I’m impressed and overwhelmed by their generosity and willingness to go the second mile.
In this day and age we are all too familiar with so-called “non-profits,” launched by well-meaning people, perhaps at the start. But who go on to give themselves impressive titles, paying big salaries to themselves and relatives, making sure that donations pass through their own greedy hands, till there’s almost nothing left for the cause they claim to fight for.
The Vore Jump Foundation is a polar opposite of that. It’s well worth our consideration. Dedicated people like Jackie Wyatt and Gene Gade put in many hours but do not expect or want payment for their talents and work.
For instance, Gene Gade who writes well-researched articles in the VBJT newsletter took the job as County Extension Agent in Sundance Wyoming many years ago.
He must have thought to himself from his County Agent vantage position, “‘I know how to do this; I need to help,’ and put in over 20 years as president of the non-profit VBJ Foundation.
From his great USDA Extension conections he helped to develop and guide the research, education and economic potentials of the Vore site for all those years.
Now in retirement he and his wife moved to Oregon to help a daughter with their grandchildren.
From there he still writes timely articles for the Vore Buffalo Jump Newsletter, continuing to research fresh information.
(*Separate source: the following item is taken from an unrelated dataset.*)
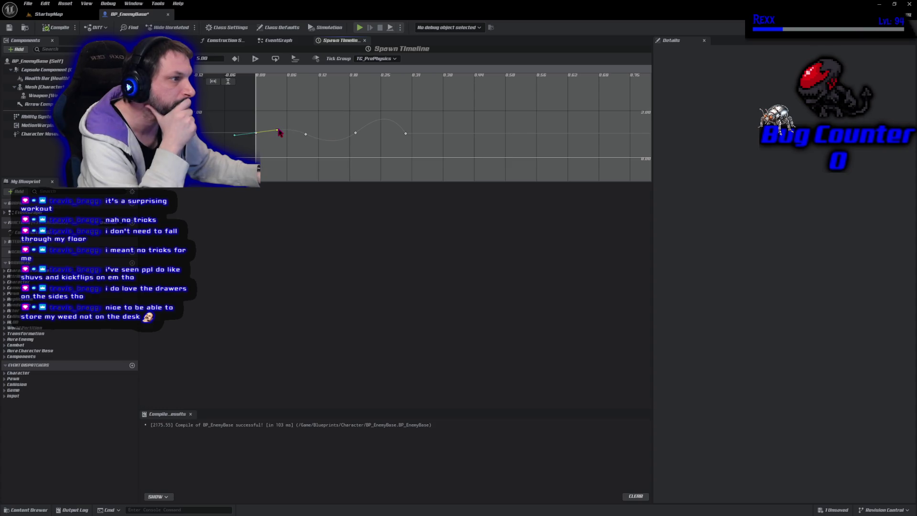
pyautogui.keyDown('shift'); pyautogui.click(307, 137); pyautogui.keyUp('shift')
In Oregon he’s involved in working for Native American causes from a new vantage point from which he says, “The devastation of the Columbia River salmon has been as disastrous to Indigenous people of the northwest as the near extinction of bison was to the Plains tribes.”
And how much is he paid for all this? Don’t be ridiculous.
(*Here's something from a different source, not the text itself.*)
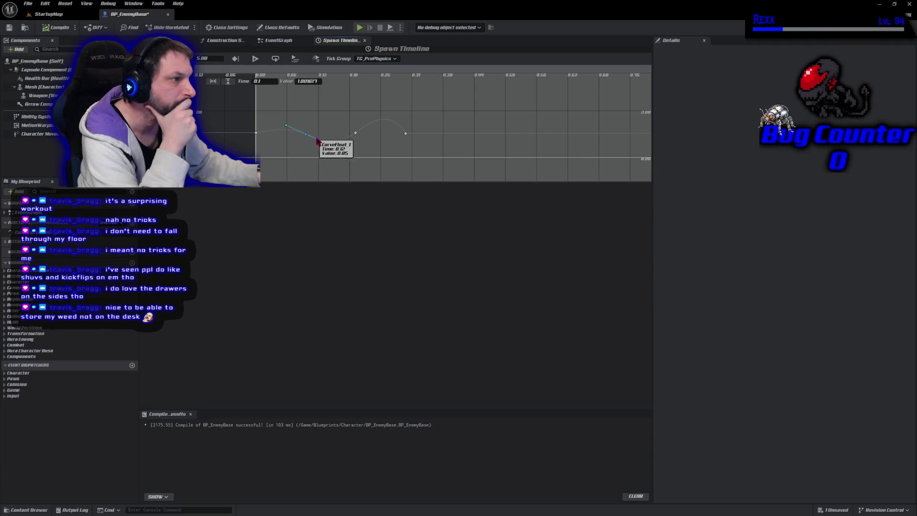
pyautogui.moveTo(326, 145); pyautogui.dragTo(328, 144)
And there’s Jackie Wyatt. When the Foundation Board was required to build a railing for the trail down to the research sinkhole or be closed down, she made many phone calls and people donated what was needed. Jackie says even a 4th grade class that happened to be there on a field trip emptied their pockets and gave what they could when they heard. Isn’t that cool!
No one is getting wealthy from donations to Vore Buffalo Jump. All funds go into essentials to keep the place running, add improvements and to advance ongoing research at the site. Concerned people just donate more. That’s what is done in rural communities—it is needed and they don’t count the costs.